Dataset entries ▸
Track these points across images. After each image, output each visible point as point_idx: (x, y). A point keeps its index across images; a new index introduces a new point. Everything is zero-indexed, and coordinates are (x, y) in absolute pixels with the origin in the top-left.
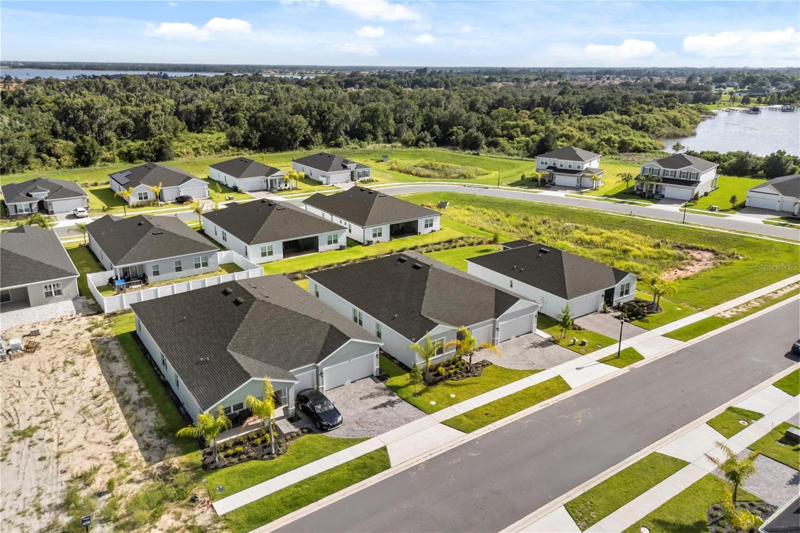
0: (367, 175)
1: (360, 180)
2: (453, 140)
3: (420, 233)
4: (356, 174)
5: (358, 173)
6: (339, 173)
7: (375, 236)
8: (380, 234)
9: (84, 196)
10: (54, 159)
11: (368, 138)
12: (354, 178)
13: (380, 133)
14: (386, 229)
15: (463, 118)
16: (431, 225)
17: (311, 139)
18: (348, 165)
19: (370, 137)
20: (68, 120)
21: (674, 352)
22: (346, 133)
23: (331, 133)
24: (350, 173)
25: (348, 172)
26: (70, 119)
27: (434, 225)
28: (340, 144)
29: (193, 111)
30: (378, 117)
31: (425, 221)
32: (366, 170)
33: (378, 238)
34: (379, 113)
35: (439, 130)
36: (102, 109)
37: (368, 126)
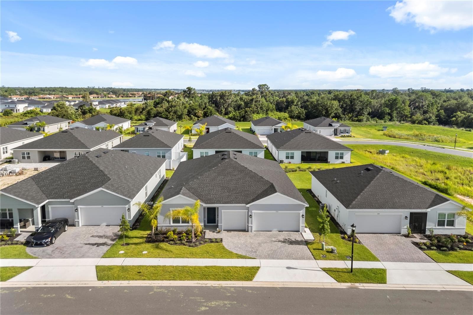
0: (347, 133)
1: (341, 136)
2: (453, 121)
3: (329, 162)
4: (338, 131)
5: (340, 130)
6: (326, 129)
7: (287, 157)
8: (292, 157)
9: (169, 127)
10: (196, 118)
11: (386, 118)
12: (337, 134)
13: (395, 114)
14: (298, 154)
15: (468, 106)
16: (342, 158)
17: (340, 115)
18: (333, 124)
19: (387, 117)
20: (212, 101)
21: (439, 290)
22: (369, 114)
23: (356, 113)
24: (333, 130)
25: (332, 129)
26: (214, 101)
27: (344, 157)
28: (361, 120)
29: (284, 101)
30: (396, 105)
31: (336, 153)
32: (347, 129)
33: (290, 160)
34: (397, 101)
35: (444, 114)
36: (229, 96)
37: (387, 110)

Task objective ▸
Return the data exactly. Do not carry over any images.

Result of this task ▸
Track these points across images. After each image, output each visible point as point_idx: (x, y). A point keeps its index across images; a new index introduces a new point. Everything is zero-indexed, and coordinates are (x, y) in absolute pixels with the origin in the top-left.
0: (367, 175)
1: (360, 180)
2: (453, 140)
3: (420, 233)
4: (356, 174)
5: (358, 173)
6: (339, 173)
7: (375, 236)
8: (380, 234)
9: (84, 196)
10: (54, 159)
11: (368, 138)
12: (354, 178)
13: (380, 133)
14: (386, 229)
15: (463, 118)
16: (431, 225)
17: (311, 139)
18: (348, 165)
19: (370, 137)
20: (68, 120)
21: (674, 352)
22: (346, 133)
23: (331, 133)
24: (350, 173)
25: (348, 172)
26: (70, 119)
27: (434, 225)
28: (340, 144)
29: (193, 111)
30: (378, 117)
31: (425, 221)
32: (366, 170)
33: (378, 238)
34: (379, 113)
35: (439, 130)
36: (102, 109)
37: (368, 126)
0: (347, 133)
1: (341, 136)
2: (453, 121)
3: (329, 162)
4: (338, 131)
5: (340, 130)
6: (326, 129)
7: (287, 157)
8: (292, 157)
9: (169, 127)
10: (196, 118)
11: (386, 118)
12: (337, 134)
13: (395, 114)
14: (298, 154)
15: (468, 106)
16: (342, 158)
17: (340, 115)
18: (333, 124)
19: (387, 117)
20: (212, 101)
21: (439, 290)
22: (369, 114)
23: (356, 113)
24: (333, 130)
25: (332, 129)
26: (214, 101)
27: (344, 157)
28: (361, 120)
29: (284, 101)
30: (396, 105)
31: (336, 153)
32: (347, 129)
33: (290, 160)
34: (397, 101)
35: (444, 114)
36: (229, 96)
37: (387, 110)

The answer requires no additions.